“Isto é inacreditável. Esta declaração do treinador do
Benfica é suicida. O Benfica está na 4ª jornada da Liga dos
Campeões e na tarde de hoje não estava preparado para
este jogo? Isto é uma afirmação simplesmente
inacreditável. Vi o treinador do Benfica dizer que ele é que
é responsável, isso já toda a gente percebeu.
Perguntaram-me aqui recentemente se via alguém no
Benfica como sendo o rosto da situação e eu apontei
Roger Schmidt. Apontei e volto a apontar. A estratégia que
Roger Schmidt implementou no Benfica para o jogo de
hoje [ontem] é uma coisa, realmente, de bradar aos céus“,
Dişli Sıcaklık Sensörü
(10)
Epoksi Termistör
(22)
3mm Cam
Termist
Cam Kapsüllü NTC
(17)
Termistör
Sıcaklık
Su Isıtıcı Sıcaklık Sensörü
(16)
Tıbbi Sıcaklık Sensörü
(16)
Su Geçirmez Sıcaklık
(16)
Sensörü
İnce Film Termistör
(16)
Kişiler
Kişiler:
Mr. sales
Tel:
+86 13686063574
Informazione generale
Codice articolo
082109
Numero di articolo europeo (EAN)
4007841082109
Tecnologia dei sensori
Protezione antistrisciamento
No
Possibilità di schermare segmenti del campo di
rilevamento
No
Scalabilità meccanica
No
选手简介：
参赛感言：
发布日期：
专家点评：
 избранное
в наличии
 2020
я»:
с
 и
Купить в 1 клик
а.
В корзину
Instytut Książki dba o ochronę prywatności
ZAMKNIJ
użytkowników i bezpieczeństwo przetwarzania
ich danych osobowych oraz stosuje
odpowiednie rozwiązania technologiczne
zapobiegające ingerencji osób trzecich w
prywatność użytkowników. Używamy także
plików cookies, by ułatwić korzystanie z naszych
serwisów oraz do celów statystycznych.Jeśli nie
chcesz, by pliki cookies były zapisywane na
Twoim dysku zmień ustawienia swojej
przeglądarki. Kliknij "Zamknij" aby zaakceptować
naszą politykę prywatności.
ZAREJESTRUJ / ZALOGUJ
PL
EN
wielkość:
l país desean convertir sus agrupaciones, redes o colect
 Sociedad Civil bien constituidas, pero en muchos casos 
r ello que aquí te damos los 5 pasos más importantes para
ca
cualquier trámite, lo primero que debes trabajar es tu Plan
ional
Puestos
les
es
+--
### [YOUR ASSIGNMENT]
Find every line in the records that has the word "użytkowników". Copy those lines.

### [SOLUTION TO THE PROBLEM]
użytkowników i bezpieczeństwo przetwarzania
prywatność użytkowników. Używamy także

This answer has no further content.